Fang didn’t seem to grasp the irony, warning instead against the “activists abroad” who spend their time “thinking only of how, through their fingertips on a keyboard, they can bring chaos to China by taking advantage of the internet’s effectiveness as a multiplier”.
Enough of politics: what about the web’s commercial horizons in China?
Here the landscape is often one in which the top firms have developed Middle Kingdom copies of overseas successes.
Companies like Tencent, Baidu and Youku have all become household names. But probably top of the tree is e-commerce leviathan the Alibaba Group, the controlling shareholder of Taobao (an online shopping platform for consumers: see WiC94), a PayPal-equivalent called Alipay, and Alibaba.com, a leading business-to-business portal.
Taobao in particular is a beast of a business. According to company data, 120 million visitors came to its sites each day last year, with almost 800 items being purchased online every second.
Led by Jack Ma, Alibaba sought out Yahoo in 2005 as a strategic investor. But its progress has been so rapid that it’s an open secret that Ma now sees the Californian firm as an industry has-been – and wants it out of the picture.
The critics counter that most of these companies are mollycoddled and will never be able to compete internationally. Perhaps that’s true, although another online brand that deserves special mention for its domestic impact is Sina, a news portal that has transformed how China digests its news.
We first mentioned Sina’s new microblog or weibo service in 2010. By early the following year it had become a phenomenon, spawning a massive new online subculture of news, views and gossip (see WiC95).
Initially, we introduced weibo as a “Twitter-like” service but the label seriously undersells its impact, especially its social influence.
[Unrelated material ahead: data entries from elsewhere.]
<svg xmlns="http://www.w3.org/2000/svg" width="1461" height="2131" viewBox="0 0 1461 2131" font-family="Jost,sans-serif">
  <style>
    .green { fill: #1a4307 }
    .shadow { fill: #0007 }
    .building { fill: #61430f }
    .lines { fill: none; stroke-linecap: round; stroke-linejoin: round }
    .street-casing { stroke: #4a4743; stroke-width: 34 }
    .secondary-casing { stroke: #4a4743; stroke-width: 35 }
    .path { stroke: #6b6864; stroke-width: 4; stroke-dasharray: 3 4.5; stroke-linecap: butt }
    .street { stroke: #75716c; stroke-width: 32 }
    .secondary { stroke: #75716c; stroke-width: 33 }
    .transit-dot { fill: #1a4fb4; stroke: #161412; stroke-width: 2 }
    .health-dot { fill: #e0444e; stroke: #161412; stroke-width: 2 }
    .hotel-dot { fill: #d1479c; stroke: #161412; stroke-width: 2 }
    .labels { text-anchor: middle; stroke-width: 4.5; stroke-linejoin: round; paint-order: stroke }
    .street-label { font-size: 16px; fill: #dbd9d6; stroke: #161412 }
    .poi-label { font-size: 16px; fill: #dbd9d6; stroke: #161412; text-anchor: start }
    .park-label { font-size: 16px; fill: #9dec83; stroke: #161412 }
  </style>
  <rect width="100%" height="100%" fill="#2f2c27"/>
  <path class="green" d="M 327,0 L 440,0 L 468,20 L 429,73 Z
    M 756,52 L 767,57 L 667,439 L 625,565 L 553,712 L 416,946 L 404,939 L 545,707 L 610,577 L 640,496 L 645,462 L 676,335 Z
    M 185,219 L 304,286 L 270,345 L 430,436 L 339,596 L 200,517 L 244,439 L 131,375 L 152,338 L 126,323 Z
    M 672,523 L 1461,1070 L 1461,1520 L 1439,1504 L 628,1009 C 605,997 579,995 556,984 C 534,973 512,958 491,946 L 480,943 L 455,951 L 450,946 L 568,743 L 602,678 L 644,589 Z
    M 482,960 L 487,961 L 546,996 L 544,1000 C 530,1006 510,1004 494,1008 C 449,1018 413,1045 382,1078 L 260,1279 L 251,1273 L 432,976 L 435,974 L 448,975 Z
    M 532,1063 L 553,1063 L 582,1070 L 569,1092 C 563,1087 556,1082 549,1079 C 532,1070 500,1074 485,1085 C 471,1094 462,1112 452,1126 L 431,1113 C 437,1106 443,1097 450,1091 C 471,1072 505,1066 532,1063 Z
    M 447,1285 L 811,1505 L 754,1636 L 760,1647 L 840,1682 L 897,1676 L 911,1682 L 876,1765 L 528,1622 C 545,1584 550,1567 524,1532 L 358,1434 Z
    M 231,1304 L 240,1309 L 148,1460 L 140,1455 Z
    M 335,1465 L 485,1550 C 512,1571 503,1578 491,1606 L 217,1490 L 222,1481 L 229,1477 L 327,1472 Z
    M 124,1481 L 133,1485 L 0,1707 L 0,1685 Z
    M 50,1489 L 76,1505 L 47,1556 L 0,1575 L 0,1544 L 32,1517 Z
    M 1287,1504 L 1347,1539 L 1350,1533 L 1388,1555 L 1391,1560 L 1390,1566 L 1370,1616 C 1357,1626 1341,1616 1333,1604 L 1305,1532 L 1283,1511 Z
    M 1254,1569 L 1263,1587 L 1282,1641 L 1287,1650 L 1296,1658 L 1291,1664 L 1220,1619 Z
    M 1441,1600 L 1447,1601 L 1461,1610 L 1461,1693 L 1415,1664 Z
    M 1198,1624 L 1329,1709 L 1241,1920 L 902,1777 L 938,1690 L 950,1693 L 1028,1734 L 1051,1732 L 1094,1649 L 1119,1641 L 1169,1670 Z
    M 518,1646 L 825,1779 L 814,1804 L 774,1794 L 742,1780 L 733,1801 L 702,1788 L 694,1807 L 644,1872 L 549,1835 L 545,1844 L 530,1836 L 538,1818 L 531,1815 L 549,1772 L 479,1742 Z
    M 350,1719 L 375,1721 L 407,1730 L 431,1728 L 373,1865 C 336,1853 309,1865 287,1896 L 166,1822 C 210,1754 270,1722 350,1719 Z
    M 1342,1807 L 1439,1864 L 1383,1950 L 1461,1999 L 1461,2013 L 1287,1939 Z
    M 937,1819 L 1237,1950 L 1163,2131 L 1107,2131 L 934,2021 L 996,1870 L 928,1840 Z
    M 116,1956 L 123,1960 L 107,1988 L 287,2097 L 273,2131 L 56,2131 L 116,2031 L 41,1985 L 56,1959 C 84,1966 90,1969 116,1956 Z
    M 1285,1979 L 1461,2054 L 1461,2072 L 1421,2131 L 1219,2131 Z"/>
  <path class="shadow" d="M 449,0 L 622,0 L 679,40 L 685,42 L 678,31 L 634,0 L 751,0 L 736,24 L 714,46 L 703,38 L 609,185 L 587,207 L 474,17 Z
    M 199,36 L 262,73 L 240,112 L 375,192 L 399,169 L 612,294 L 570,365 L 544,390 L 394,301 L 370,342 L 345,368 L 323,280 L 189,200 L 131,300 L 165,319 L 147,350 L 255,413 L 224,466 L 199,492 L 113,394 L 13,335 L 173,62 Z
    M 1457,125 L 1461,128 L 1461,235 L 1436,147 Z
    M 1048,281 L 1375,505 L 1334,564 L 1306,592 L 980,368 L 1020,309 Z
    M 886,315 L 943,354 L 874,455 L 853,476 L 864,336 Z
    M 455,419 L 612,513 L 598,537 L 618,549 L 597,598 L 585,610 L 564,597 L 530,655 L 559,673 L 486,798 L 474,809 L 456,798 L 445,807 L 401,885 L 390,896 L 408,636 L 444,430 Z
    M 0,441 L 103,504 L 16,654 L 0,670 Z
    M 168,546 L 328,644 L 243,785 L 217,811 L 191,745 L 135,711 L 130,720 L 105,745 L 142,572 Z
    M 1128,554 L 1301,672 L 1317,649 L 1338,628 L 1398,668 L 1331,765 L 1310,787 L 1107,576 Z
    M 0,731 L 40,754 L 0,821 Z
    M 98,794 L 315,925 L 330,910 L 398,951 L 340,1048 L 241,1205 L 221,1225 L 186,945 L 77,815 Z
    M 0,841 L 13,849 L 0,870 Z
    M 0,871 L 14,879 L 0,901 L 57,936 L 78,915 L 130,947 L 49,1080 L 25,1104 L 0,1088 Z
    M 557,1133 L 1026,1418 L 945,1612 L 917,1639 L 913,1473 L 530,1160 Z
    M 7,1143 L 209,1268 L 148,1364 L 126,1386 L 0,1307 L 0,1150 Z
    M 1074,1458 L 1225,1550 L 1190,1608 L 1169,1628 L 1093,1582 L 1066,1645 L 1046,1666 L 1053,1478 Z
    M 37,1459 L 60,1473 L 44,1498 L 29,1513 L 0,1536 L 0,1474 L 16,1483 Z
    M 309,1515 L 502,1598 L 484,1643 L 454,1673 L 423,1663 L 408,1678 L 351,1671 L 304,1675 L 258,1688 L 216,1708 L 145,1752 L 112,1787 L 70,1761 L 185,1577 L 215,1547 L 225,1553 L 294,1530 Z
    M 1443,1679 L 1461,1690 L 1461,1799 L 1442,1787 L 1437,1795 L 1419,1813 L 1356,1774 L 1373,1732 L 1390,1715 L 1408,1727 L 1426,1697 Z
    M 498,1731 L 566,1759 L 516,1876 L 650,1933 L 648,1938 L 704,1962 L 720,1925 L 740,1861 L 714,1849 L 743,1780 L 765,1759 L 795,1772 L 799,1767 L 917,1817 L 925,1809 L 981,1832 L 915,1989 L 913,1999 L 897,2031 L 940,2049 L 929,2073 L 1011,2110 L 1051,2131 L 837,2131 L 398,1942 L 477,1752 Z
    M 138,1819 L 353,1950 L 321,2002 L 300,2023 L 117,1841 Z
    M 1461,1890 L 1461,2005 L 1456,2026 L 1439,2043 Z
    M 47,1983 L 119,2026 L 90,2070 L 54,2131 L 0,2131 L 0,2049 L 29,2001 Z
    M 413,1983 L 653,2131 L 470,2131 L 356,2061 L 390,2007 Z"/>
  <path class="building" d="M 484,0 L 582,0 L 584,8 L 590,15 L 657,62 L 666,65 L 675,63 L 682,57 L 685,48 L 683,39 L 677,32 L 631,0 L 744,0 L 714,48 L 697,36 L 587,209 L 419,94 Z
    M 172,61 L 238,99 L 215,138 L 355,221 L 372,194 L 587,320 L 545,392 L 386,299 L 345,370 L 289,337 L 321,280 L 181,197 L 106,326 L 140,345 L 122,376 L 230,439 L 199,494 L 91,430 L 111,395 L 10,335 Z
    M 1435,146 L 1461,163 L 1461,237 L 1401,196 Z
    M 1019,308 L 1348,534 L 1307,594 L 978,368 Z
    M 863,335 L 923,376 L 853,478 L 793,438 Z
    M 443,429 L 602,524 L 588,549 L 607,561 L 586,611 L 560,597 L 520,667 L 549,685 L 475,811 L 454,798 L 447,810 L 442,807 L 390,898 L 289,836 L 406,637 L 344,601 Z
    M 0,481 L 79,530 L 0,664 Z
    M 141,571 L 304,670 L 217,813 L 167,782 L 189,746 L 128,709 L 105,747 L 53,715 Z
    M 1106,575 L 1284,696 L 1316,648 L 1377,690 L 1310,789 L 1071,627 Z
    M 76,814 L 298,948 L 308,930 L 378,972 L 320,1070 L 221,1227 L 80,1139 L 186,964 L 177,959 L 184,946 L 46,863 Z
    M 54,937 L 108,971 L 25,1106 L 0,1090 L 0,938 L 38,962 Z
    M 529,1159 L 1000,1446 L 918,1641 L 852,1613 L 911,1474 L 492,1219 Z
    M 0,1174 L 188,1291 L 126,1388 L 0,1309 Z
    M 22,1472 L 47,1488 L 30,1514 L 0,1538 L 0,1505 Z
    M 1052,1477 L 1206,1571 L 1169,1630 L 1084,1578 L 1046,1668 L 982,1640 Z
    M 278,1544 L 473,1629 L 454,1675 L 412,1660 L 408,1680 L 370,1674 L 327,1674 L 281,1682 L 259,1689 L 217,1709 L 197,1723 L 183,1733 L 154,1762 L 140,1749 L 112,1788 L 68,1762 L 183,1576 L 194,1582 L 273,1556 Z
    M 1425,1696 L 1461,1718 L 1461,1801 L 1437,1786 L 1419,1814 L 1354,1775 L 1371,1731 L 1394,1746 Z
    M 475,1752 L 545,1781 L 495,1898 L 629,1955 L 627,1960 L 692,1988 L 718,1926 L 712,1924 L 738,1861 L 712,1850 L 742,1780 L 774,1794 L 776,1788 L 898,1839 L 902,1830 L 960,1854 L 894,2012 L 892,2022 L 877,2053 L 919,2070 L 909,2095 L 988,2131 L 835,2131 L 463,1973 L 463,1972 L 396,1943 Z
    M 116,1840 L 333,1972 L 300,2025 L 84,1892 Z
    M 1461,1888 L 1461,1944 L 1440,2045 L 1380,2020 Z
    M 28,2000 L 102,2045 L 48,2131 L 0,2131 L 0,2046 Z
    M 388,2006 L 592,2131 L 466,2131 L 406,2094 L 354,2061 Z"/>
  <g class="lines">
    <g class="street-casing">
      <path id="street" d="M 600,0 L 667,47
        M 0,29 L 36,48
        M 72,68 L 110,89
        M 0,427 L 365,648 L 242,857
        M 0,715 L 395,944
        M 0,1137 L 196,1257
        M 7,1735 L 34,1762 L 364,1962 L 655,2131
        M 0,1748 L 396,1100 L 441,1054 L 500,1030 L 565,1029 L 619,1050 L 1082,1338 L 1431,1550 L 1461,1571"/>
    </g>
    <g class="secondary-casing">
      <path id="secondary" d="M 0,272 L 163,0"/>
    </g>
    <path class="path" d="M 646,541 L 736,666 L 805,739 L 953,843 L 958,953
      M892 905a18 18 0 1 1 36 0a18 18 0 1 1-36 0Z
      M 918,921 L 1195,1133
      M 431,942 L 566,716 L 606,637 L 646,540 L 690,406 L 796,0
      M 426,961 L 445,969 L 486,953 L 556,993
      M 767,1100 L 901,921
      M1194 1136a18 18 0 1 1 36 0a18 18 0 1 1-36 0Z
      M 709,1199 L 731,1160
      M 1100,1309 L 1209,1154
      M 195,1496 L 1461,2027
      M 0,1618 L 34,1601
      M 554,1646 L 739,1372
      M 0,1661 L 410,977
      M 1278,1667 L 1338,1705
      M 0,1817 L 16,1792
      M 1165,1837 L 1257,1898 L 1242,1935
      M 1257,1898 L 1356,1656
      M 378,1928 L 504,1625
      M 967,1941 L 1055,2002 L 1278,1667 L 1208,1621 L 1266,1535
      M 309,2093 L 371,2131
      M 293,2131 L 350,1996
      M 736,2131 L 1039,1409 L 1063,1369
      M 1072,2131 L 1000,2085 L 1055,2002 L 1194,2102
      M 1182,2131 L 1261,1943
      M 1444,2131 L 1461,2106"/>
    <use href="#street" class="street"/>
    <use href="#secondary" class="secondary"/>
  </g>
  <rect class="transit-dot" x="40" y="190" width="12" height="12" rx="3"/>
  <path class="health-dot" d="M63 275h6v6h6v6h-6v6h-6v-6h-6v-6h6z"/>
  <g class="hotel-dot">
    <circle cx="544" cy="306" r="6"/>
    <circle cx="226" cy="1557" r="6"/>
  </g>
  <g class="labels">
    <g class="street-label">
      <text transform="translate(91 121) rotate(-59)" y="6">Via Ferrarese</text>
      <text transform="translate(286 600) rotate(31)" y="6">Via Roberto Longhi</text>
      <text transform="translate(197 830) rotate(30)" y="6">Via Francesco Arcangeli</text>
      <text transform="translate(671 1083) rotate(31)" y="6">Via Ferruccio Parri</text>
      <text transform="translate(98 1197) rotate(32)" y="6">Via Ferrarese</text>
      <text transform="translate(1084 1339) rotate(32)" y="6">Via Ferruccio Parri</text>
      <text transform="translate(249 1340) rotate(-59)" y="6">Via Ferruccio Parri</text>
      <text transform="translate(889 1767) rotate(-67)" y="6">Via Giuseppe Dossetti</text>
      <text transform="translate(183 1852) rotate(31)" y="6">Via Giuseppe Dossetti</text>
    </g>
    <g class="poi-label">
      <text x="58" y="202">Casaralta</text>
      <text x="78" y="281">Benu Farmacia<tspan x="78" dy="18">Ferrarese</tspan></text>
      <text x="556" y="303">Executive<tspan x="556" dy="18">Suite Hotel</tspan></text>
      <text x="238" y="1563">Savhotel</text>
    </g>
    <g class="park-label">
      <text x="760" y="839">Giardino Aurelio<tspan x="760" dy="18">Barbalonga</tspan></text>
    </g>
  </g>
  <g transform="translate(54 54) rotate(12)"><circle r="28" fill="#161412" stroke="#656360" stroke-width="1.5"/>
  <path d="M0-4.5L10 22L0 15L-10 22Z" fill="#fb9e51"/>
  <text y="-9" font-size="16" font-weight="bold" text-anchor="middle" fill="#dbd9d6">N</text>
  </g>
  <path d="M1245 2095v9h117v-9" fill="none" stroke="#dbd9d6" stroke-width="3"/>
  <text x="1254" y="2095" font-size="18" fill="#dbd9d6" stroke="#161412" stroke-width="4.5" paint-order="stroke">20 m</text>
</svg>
From online cranks through to respected commentators with multi-million audiences, this emerging breed of microblogs has pulsed with energy and debate. To get an idea of their ubiquity: a recent survey by ad agency JWT found that 79% of 18 to 26 year-olds look at Sina Weibo at least once a day – ranking it the top social media in China among this key demographic.
Of course, this has meant a new headache for the regulators, as well as a challenge to traditional newspapers and television channels, which have been losing a chunk of their audience to feistier weibo content.
The first sign of these two trends converging came after Wenzhou’s tragic rail crash in July last year. While the traditional media waited for guidance on how to proceed, news of the accident was reaching weibo within minutes. Millions read the accounts from people at the scene and then added comments of their own. How did the smash happen, they asked? Why did rescue workers try to bury some of the train carriages shortly afterwards? And why did they try to call off the search for survivors so quickly, nearly abandoning a 2 year-old girl?
Faced with this new level of scrutiny, the authorities have tried to impose new regulations requiring weibo users to register with their real names (WiC120), although many seem to have ignored them. But the censors haven’t given up: the commenting function on two of the leading platforms was temporarily switched off in April and a new “user contract” is to be launched for all the key weibo providers at the end of this month.
It’s a key story to keep an eye on. Even if China isn’t to become a fully-fledged member of the worldwide web, the politics of its internet will still be fascinating, as its web shifts in shape, scale and style.